Text section:
2. Applicable Standard of Review

The third ambiguity is the meaning of "cause" in the agreement. Labor arbitration's use of the term "cause" is somewhat broader than the statutory standards.(4) Both concepts require that the employer bear the burden of proof to establish that it had "cause" to discipline the employee. Both require that an employee have a reasonable forewarning that his or her conduct violated the employer's norms. However, the standard of "cause" applied by labor arbitrators ordinarily involves a de novo hearing and broader range of inquiry than the statutory standards. Section 59.26, Stats, does not preclude the parties from agreeing to have an arbitrator hear discipline issues involving deputies de novo and applying the labor arbitration version of the cause test.(5)

I have decided that it is appropriate to use the statutory standards for this case. No decision is expressed or implied as to whether or not in other cases, the broader application of the labor arbitration "cause" principles are appropriate under this agreement.

3. Merits

a. c. Violation of General Order 4.060(20) Making Improper Statements While At Custody Exchange

There are "three" separate issues supporting the discipline imposed.(6) The first is the allegation that Sgt. Mugnani violated General Order 4.060(5)(B) by the statements made by him to M at the scene of the transfer that she: ". . . should have been there at 7:00 PM and that Sgt. Mugnani had been required to leave an injury accident because of her situation . . . " The report states that Sgt. Mugnani acknowledged the statement. The report states a valid reason for imposing a warning on this basis: it is improper to demean a suspect or minimize his or her situation.

Sgt. Mugnani reasonably should have known that his statements would demean M. Therefore, the consequences of his actions are easily foreseeable. This is a reasonable interpretation of the rule in that the conduct tended to discourage M from relying upon Department services rather than resorting to her immature and disruptive behavior. The Department met the procedural requirements of the standards. Accordingly, this charge is sustained.

b. Failure of Supervisor to Provide Acceptable Level of Service in Violation of General Order 4.060(65)(C&E)(7)

The report concludes Sgt. Mugnani violated General Order 4.060(65)(C&E) in that he failed to insure that the Department provided an acceptable level of service in the custody exchange. There is disagreement between the parties as to the specific violations found. I conclude from a reading of the investigatory conclusions that there are three operative specific acts which the investigators concluded would have prevented the failure. They are that Sgt. Mugnani:

1. Should have had a working knowledge of the background of the custody exchanges prior to the start of his shift on September 18, 2005.

2. Should have obtained between the time Sgt. Mugnani gained control of the accident scene and the confrontation with M the background knowledge of that day's events in the custody exchange.

3. Did not get facts sufficient and/or otherwise improperly made the decision to not send Natter back to the custody exchange.(8)

Rule 65 (C) is a broad general statement that supervisors "are responsible for the job performance of all subordinates assigned to them." There could be a question as to whether this rule violates the statutory standard 5m a which requires the decider to determine:

"Whether the deputy could reasonably be expected to have had knowledge of the probable consequences of the alleged conduct."

Directions:
A - Using only the arbitration text, say whether each statement agrees with it, answering yes or no and quoting the exact words that decide it: (i) The arbitrator chose to apply the labor arbitration "cause" principles in this case. (ii) According to the report, Sgt. Mugnani acknowledged the statement he made to M. (iii) The charge of making improper statements at the custody exchange was sustained.
B - Reproduce the arbitration text word for word, from "2. Should have" up to and including "the custody exchange.(8)".

Provided data:
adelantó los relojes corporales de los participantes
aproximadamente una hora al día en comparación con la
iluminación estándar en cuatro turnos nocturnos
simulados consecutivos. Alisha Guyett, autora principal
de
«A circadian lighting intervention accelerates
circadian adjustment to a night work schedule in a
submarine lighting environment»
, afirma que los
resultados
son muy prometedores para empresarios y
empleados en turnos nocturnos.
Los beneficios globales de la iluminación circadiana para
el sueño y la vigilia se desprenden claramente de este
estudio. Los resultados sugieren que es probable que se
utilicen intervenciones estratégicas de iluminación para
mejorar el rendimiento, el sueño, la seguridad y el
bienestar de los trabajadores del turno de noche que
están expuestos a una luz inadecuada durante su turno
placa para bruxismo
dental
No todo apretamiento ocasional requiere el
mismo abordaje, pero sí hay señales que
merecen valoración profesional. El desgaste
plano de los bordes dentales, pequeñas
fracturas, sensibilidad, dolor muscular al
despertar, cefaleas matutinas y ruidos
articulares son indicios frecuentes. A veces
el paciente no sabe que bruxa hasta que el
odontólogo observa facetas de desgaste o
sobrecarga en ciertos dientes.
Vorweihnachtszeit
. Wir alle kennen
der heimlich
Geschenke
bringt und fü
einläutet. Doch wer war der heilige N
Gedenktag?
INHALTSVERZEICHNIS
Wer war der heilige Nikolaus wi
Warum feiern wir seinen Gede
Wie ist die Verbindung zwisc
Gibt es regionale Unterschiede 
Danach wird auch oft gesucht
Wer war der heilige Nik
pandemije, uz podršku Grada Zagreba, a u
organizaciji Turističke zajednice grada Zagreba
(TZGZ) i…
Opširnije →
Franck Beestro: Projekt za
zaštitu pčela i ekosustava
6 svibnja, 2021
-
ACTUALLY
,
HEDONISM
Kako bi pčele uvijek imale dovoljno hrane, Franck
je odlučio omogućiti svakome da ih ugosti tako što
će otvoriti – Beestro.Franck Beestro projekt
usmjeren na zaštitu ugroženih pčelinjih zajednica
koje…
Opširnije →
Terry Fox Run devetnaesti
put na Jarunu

Solution list:
A -
(i) No: "I have decided that it is appropriate to use the statutory standards for this case."
(ii) Yes: "The report states that Sgt. Mugnani acknowledged the statement."
(iii) Yes: "Accordingly, this charge is sustained."

B -
2. Should have obtained between the time Sgt. Mugnani gained control of the accident scene and the confrontation with M the background knowledge of that day's events in the custody exchange.

3. Did not get facts sufficient and/or otherwise improperly made the decision to not send Natter back to the custody exchange.(8)